Certain types of real estate and property may have to be split between surviving spouses and children, which may cause problems, and might not be the way the deceased individual would have chosen in a will. But even more important reasons why someone would want to avoid such a distribution by state law is the costs incurred to the estate in the administrative process and the delays in distributing the estate proceeds to the children and heirs.

If you have not left instructions on how you want your estate distributed and who will administer or supervise that process, the probate court will supervise the process. Each step of the gathering of assets, payment of debts, distribution of remaining assets, and other details of administration of the estate will need to be formally presented to the probate court for the judge's approval. The probate court may need to appoint an attorney to administer the estate, another attorney to mind the interests of "unknown heirs" and make sure no one is overlooked and left out of the distribution, and an attorney to represent the interests of minors in the process who are unable to speak for themselves.

All of these requirements are in place to protect the interest of the deceased individual and their heirs, but you can see that protecting such interests can become an expensive and time consuming process. Many a medium or smaller size estate can be chewed up or at least significantly eroded by the failure to make simple estate plans. You may see the logical error that many people fall into when they claim that their estate is "too small" to worry about making formal plans, when they are actually the persons most likely to have their estate significantly reduced or wasted by the process of trying to administer its distribution without a will. Persons with children will have an even stronger desire to see as many assets as possible survive the process of distribution to benefit those children.

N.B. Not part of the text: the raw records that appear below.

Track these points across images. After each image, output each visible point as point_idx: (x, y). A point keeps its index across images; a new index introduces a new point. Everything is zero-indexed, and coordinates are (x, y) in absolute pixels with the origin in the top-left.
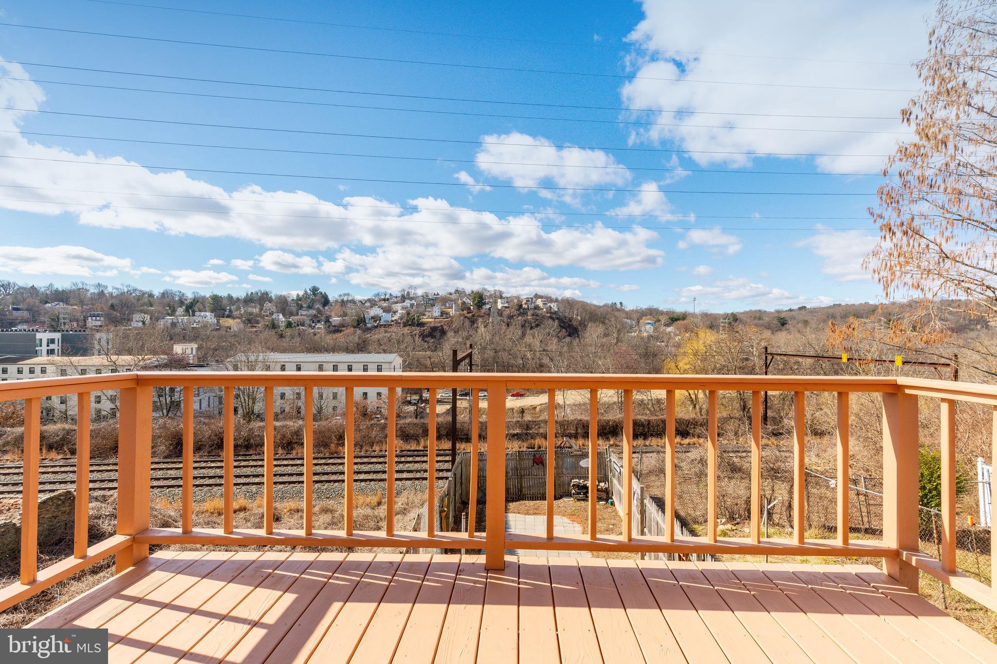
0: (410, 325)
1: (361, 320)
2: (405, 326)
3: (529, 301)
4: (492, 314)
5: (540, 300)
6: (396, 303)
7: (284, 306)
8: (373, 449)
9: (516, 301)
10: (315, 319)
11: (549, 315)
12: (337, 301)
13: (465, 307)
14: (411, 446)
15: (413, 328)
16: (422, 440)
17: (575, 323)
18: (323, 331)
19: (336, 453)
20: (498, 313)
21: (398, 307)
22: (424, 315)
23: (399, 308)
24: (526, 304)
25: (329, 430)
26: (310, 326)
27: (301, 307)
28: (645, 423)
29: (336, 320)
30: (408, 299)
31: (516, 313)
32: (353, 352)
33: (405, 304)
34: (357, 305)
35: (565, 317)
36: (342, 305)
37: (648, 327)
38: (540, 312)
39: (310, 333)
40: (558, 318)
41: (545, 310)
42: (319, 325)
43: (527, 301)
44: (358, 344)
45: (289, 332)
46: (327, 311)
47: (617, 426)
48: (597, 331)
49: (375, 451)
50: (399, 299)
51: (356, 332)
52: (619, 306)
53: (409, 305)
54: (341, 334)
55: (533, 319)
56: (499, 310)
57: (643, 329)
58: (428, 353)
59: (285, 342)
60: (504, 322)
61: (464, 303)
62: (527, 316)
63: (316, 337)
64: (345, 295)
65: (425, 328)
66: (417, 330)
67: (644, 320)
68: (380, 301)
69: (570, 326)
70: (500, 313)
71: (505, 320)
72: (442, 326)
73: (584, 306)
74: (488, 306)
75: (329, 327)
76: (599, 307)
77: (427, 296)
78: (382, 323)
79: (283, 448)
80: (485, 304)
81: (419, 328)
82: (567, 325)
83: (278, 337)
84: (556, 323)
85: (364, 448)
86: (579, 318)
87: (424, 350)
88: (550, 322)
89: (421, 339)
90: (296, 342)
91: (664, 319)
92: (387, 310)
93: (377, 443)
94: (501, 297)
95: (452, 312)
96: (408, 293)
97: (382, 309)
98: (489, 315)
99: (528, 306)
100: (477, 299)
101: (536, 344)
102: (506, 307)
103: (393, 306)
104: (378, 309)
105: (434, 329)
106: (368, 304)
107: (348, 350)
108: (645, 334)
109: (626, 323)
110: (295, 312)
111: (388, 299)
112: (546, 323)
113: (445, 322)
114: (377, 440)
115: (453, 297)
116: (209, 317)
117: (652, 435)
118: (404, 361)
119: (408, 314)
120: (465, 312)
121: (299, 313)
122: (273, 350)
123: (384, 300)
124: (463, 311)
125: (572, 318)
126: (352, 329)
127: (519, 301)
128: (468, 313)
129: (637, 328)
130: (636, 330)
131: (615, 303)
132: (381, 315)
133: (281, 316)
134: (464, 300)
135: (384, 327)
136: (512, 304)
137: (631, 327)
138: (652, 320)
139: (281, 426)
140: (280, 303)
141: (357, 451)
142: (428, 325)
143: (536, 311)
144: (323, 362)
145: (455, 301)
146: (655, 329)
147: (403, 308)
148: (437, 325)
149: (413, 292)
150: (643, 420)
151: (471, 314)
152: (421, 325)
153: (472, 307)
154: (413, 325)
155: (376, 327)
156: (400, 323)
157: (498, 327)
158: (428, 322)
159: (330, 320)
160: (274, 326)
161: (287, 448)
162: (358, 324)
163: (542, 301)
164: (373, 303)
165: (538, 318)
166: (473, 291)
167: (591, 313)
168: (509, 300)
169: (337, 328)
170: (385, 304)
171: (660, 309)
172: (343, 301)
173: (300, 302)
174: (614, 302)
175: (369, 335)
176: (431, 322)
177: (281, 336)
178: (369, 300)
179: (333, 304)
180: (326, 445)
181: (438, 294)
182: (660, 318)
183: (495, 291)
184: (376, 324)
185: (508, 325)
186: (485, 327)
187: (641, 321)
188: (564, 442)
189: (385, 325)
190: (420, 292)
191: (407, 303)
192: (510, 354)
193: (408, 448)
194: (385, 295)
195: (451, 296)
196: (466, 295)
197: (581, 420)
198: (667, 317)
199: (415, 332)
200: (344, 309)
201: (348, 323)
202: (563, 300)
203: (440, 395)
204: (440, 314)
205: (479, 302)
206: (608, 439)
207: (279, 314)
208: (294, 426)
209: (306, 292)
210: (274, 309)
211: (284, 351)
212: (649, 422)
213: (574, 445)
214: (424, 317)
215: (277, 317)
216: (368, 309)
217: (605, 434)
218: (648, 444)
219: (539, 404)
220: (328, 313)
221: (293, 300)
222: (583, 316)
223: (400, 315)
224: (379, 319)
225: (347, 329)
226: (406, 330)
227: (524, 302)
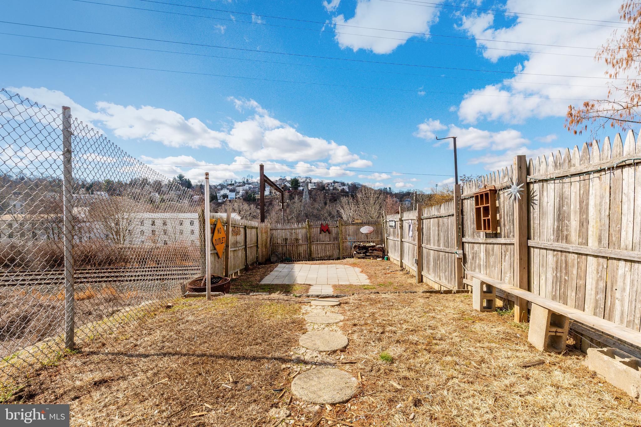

Persons with real estate or other significant assets that require transfer of title will recognize that a properly named executor will be able to complete such transfer much more efficiently, more quickly, and at less cost than a court supervised procedure. Additional benefits exist for a properly planned estate.

For example, a simple will can contain a "Contingent Minority Trust," which would dictate that assets left in a will to a minor would be held in trust for that minor, with the deceased person having chosen who should be the "trustee" or caretaker of those funds, and at what age the funds should be turned over to the minor, rather than the minor automatically taking the funds at the age of eighteen. Parents may understand that a child who turns eighteen may not be prepared to wisely handle a lump sum inheritance. Parents can nominate guardians for their minor children, giving the courts much appreciated guidance as to their wishes in the event of the death of both parents. "Spendthrift clauses," "No Contest clauses," and other will provisions can be inserted to protect the wishes of the deceased person. I hope that this article has explained, in a simple and straightforward way, the basic instruments of estate planning, and why anyone would be interested in completing such documents.

Disadvantages of a will compared to a Trust

A will must be presented to the probate court and administered through a court process. This is called "Probate."

Instead, a trust that you can create during your lifetime does not have to be administered through "Probate".